Essa regulamentação traz segurança jurídica para as operações, atraindo o interesse do mercado de capitais e permitindo que mais governos municipais e estaduais considerem essa alternativa.
- Benefícios e Riscos da Securitização para os Entes Federados
A securitização, quando bem planejada e executada, oferece vantagens significativas:
4.1. Benefícios
- Antecipação de Receitas: Permite o acesso imediato a recursos que, de outra forma, seriam recuperados a longo prazo ou não seriam.
- Alívio Fiscal: Libera o orçamento para investimentos prioritários, sem a necessidade de aumentar impostos ou contrair novos empréstimos.
- Melhora da Gestão: Foca os esforços da procuradoria na cobrança dos créditos mais recentes e de maior probabilidade de recuperação, enquanto os créditos mais antigos são transferidos.
- Atração de Investimentos: O mercado de capitais ganha um novo tipo de ativo, diversificando as opções para investidores.
4.2. Riscos
- Deságio: A venda dos créditos por um valor inferior ao nominal pode ser vista como uma perda de potencial arrecadatório.
- Risco de Imagem: A operação pode ser mal interpretada pela opinião pública se não houver transparência e comunicação eficaz.
- Complexidade Operacional: Exige expertise jurídica e financeira para estruturar e gerenciar a SPE e os FIDCs.
- Moral Hazard: Pode gerar um incentivo para que o ente público seja menos rigoroso na cobrança futura, contando com a securitização.
- O Impacto nos Municípios e a Importância da Estratégia
Para os municípios brasileiros, a LC 208/2024 representa uma oportunidade ímpar. Muitos enfrentam restrições orçamentárias severas e a securitização pode ser a chave para destravar investimentos em infraestrutura, saúde, educação e segurança. No entanto, é crucial que a decisão seja embasada em um planejamento estratégico robusto.
A Centralmaster, com sua expertise em soluções financeiras e de gestão, pode auxiliar os municípios na análise de viabilidade, estruturação e acompanhamento dessas operações, garantindo que os benefícios sejam maximizados e os riscos mitigados.

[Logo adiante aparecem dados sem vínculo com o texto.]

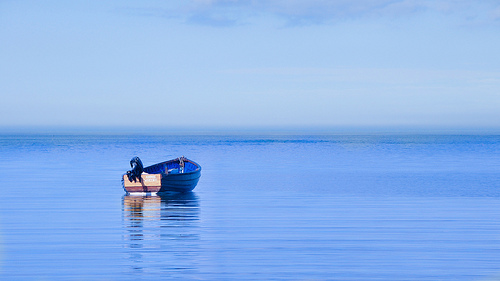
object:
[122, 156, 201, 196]
boat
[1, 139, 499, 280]
water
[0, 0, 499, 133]
sky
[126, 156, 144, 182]
engine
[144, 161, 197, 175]
shadow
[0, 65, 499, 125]
cloud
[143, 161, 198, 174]
interior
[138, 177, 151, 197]
shadow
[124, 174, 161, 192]
stern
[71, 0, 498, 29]
cloud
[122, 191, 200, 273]
reflection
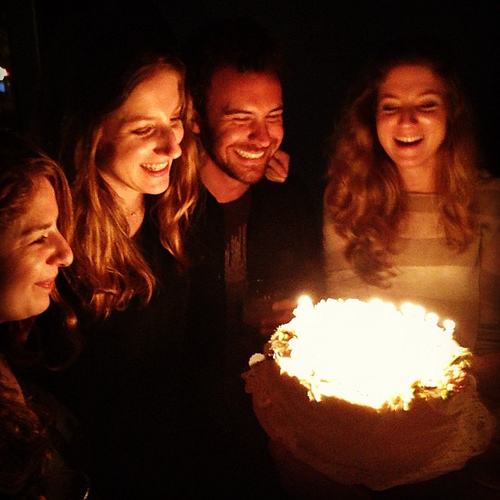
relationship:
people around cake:
[46, 71, 463, 336] [245, 277, 477, 467]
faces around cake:
[48, 68, 462, 254] [280, 291, 470, 453]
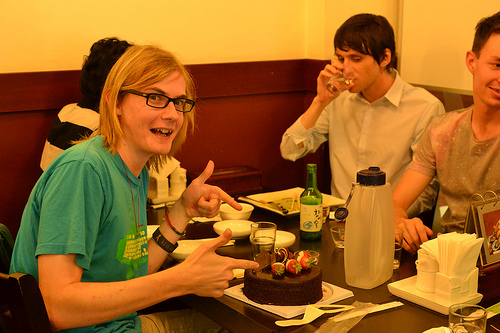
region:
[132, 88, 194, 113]
The eyeglasses the person on the left is wearing.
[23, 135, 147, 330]
The green shirt the person on the left is wearing.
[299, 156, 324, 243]
The green glass bottle on the table.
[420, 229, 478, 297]
The napkins in the holder on the table.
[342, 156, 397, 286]
The plastic container on the table.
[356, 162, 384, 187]
The black cap of the container on the table.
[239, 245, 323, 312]
The cake on the plate.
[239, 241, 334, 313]
A cake on the table.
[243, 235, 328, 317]
Strawberries on top of the cake.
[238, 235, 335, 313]
The cake has chocolate frosting.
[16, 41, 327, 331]
A person in a blue shirt points at the cake.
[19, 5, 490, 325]
A group of people gather around a table.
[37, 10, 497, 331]
A group of people are dining.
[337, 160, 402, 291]
A plastic container on the table.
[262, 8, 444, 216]
A man is drinking from a glass.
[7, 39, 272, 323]
The person with blond hair is wearing glasses.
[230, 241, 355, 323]
The cake has not been cut yet.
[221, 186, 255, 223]
white dish on table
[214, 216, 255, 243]
white dish on table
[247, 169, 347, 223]
white dish on table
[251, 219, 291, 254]
white dish on table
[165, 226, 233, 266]
white dish on table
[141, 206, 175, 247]
white dish on table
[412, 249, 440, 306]
white dish on table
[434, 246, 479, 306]
white dish on table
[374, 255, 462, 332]
white dish on table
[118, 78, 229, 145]
the glasses are black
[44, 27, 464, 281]
this is a group of people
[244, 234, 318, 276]
this is a dessert cake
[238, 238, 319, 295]
the cake is whole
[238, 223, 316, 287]
the cake is chocolate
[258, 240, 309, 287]
the cake is brown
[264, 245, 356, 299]
the strawberries are red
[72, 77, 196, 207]
the girl is blonde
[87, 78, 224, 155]
the glasses are black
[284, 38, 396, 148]
the man is drinking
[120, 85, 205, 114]
a woman wearing glasses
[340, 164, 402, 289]
a plastic container with a black lid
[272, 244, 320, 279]
strawberries on a cake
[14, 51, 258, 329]
woman pointing at a cake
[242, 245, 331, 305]
chocolate cake with strawberries on top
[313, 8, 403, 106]
man drinking from a glass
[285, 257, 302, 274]
white chocolate covered strawberry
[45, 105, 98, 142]
black and white striped shirt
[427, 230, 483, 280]
stack of white napkins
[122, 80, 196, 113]
black glasses on woman's face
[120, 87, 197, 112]
the glasses are black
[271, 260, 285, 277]
the strawberry is red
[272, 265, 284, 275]
the stem is green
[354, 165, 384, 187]
the cover is black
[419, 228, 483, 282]
the napkins are white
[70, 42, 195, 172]
the hair is blonde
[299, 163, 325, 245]
the bottle is green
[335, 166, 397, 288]
the plastic bottle has a black cover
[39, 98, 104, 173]
the shirt is striped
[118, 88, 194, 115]
The glasses are black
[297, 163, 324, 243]
The bottle is green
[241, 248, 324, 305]
The cake has strawberries on it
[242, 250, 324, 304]
the cake is brown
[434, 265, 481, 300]
The napkin holder is white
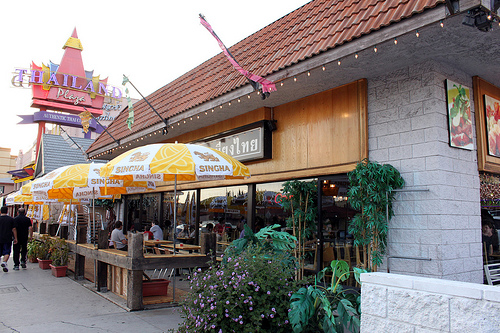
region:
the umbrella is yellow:
[84, 93, 248, 299]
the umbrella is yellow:
[71, 137, 348, 328]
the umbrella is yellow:
[79, 61, 320, 253]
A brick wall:
[412, 177, 472, 319]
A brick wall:
[375, 245, 429, 326]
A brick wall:
[397, 251, 435, 329]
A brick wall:
[397, 181, 432, 316]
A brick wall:
[395, 277, 417, 321]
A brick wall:
[391, 235, 416, 330]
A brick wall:
[372, 228, 404, 323]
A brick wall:
[394, 205, 456, 330]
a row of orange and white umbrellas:
[11, 135, 251, 224]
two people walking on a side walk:
[0, 202, 29, 252]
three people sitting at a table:
[105, 215, 164, 244]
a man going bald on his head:
[13, 202, 30, 222]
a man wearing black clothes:
[13, 200, 32, 268]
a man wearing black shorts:
[0, 200, 17, 259]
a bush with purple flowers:
[188, 258, 286, 317]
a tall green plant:
[341, 148, 395, 288]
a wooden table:
[158, 232, 208, 265]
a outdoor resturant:
[10, 158, 233, 283]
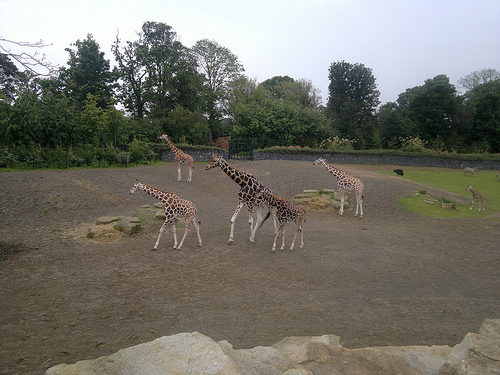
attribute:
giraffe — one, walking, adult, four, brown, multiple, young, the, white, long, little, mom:
[126, 167, 211, 277]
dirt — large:
[148, 244, 209, 271]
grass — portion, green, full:
[127, 129, 162, 156]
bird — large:
[384, 158, 413, 189]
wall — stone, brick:
[169, 332, 195, 359]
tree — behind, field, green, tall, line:
[54, 72, 137, 167]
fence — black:
[291, 143, 335, 155]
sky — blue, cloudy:
[287, 12, 325, 52]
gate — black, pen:
[228, 145, 260, 166]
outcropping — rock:
[38, 185, 86, 217]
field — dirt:
[86, 259, 251, 375]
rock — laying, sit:
[175, 333, 215, 368]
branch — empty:
[79, 69, 146, 145]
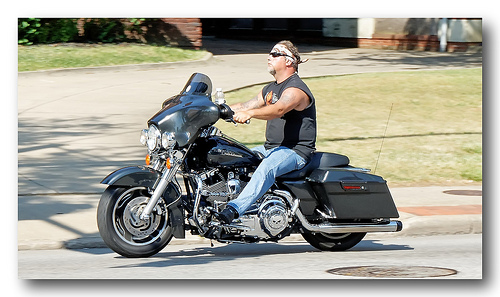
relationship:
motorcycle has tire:
[128, 114, 379, 243] [101, 191, 113, 216]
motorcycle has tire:
[128, 114, 379, 243] [315, 239, 344, 247]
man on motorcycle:
[250, 51, 312, 154] [128, 114, 379, 243]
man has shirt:
[250, 51, 312, 154] [283, 114, 307, 144]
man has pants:
[250, 51, 312, 154] [275, 155, 298, 169]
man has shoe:
[250, 51, 312, 154] [225, 206, 235, 216]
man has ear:
[250, 51, 312, 154] [286, 57, 294, 65]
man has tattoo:
[250, 51, 312, 154] [284, 93, 292, 103]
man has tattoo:
[250, 51, 312, 154] [244, 103, 257, 108]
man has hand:
[250, 51, 312, 154] [239, 113, 246, 122]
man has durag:
[250, 51, 312, 154] [276, 44, 284, 54]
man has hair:
[250, 51, 312, 154] [283, 38, 294, 48]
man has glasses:
[250, 51, 312, 154] [272, 52, 280, 59]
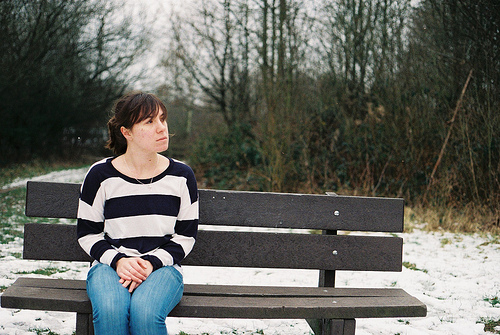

A correta avaliação dos créditos, a escolha dos parceiros e a destinação transparente dos recursos são pilares para o sucesso da securitização.
- Casos Práticos e o Futuro da Securitização no Brasil
Antes mesmo da LC 208/2024, alguns entes federados já exploravam a securitização com base em legislações anteriores ou interpretações jurídicas. O Distrito Federal e o estado de São Paulo são exemplos de pioneiros que buscaram essa alternativa para antecipar receitas. Essas experiências, embora com particularidades, serviram de base para a construção da legislação nacional, demonstrando o potencial e a viabilidade do modelo.
O futuro da securitização da dívida pública no Brasil é promissor. Com a segurança jurídica proporcionada pela LC 208, espera-se um aumento significativo no número de operações, injetando liquidez nas contas públicas e fomentando o desenvolvimento regional. A chave para o sucesso reside na governança, na transparência e na capacidade dos gestores públicos de utilizar essa ferramenta de forma estratégica, transformando a dívida ativa em um motor de progresso.
A securitização não é apenas uma técnica financeira; é uma estratégia de gestão que, se bem aplicada, pode redefinir o panorama fiscal e de investimentos de estados e municípios, contribuindo para um Brasil mais próspero e com serviços públicos de maior qualidade.